Text excerpt:
···
All too often, when our lives turn on a dime, it’s the “what-comes-after” that becomes the challenge. A fall that results in a compound fracture is over in a hot minute. The aftermath – the surgery, medications, rehab, post-op check-ins and follow-up appointments – ends up dominating our lives.
A breast cancer diagnosis is no exception.
Immediately after biopsies confirmed cancer in my right breast, I was referred to the Seattle Cancer Care Alliance. Three weeks later, I had an appointment for a full day of consultations, two more tests and I acquired a support team. I met with an oncologist, a radiologist, the cancer surgeon and, before I left, received pre-op instructions. Two weeks later I met with the plastic surgeon to discuss my reconstruction options, and the following week, I was on the operating table.
Then it got real.
No matter how much time I spent researching breast reconstruction, or how many questions I asked the medical community, nothing prepared me for the absolute weirdness of turning my body into a host for a new breast.
···
Data shown:
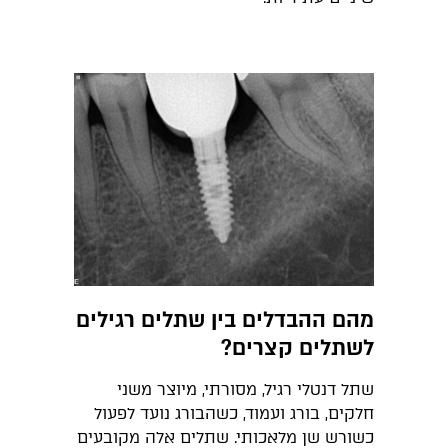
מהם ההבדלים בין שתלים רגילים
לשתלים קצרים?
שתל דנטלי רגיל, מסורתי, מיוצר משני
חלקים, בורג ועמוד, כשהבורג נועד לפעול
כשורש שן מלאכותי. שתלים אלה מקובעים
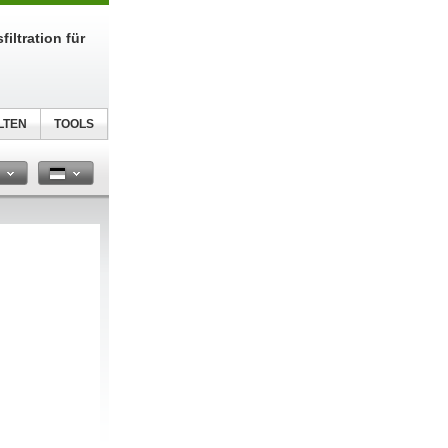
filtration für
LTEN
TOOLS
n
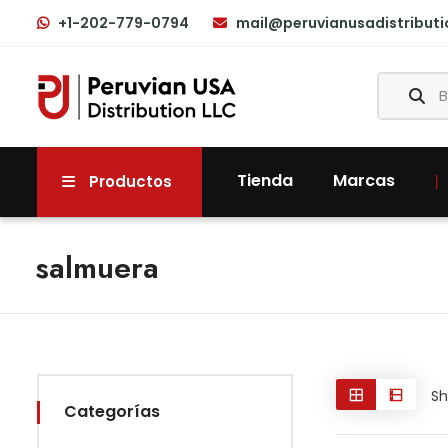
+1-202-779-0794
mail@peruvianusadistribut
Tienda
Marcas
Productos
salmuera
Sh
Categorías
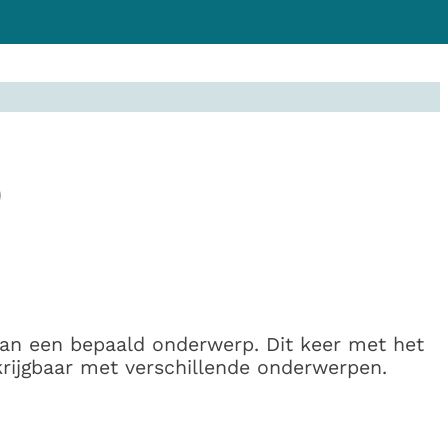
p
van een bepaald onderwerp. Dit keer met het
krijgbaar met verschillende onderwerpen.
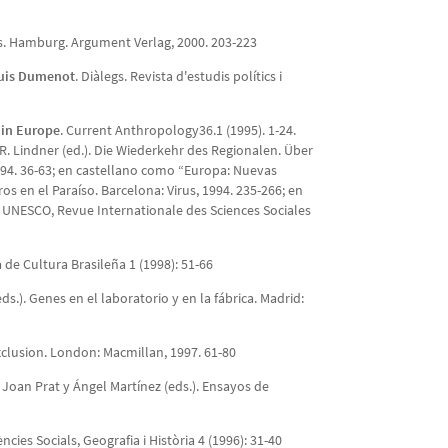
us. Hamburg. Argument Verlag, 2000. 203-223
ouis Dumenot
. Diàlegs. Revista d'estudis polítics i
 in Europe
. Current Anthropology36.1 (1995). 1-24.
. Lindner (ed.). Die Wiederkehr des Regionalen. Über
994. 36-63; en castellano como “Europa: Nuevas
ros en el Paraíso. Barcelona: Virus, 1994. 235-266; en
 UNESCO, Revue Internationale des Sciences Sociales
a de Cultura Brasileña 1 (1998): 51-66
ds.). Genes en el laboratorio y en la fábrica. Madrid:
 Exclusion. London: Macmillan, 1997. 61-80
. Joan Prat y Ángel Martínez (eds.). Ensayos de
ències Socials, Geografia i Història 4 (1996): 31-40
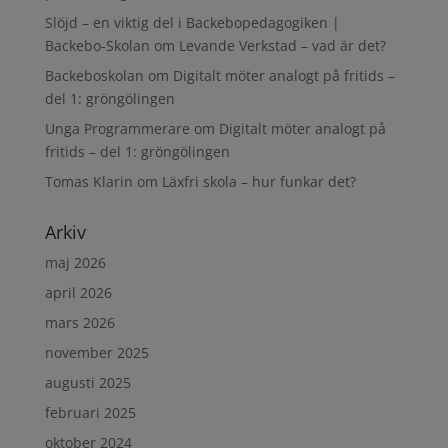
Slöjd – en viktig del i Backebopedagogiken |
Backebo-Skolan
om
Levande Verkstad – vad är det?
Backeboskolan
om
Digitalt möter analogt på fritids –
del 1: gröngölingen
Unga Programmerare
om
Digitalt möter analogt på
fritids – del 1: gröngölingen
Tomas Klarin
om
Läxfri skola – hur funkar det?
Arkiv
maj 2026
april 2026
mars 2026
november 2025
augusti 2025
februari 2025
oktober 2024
···
Work item A: Write out the breast cancer account word for word from "All too often, when" to "dominating our lives.".
Work item B: In two sentences, summarize the breast cancer account.
Work item C: Continue the breast cancer account from the point where it stops.

Answer section A:
All too often, when our lives turn on a dime, it’s the “what-comes-after” that becomes the challenge. A fall that results in a compound fracture is over in a hot minute. The aftermath – the surgery, medications, rehab, post-op check-ins and follow-up appointments – ends up dominating our lives.

Answer section B: A breast cancer diagnosis, like other sudden turns in life, brings an aftermath that comes to dominate daily life. Within weeks of biopsies confirming cancer, the writer went through consultations, tests, and surgery, and found that no amount of research or questioning had prepared them for the weirdness of breast reconstruction.

Answer section C:
Breast cancer surgery generally requires a sampling of the lymph nodes to determine if the cancer has spread. Since there was no evidence it had, reconstruction was able to start immediately, and I woke from surgery with an expander inserted under the skin where my breast used to be. The expander’s purpose is to create a space, through a series of saline injections, to facilitate an implant.
The expander, a strange-looking plastic oval with a clear center – a port – grows larger with each new dose of saline. Think of a deflated basketball inserted under the skin and, every few weeks, it’s pumped up until it gets to the appropriate size.
Reconstruction for an implant is the same. Fills continue until I’m satisfied with the size. At that point, I have an emerging boob on one side, and a 71-year old breast on the other. Fortunately (if not a bit surprising), the reconstruction process includes updating the remaining original breast to make it match the new one. Symmetry, they call it. So, in addition to being cancer-free, I’m essentially getting a boob job.
“After all you’ve endured, it’s the least we [the medical community] can do,” offered my plastic surgeon.
The entire process – from mastectomy to reconstruction to the tattooed nipple – can take as long as nine months. Nine months of negotiating appointments based on a ferry schedule, shuttle schedule and transportation from wherever I land can feel Herculean at times. More than once, I’ve collapsed into a pool of frustrated tears at the task. “Surely there must be a way to coordinate ferry schedules with shuttle and train schedules!” I shout to no one in particular.
Doctors often point to studies that tell us productive healing requires minimizing stress. I’m more confident than ever that the writers of those studies never tried to negotiate twice-monthly trips to Seattle from a remote island in the Salish Sea!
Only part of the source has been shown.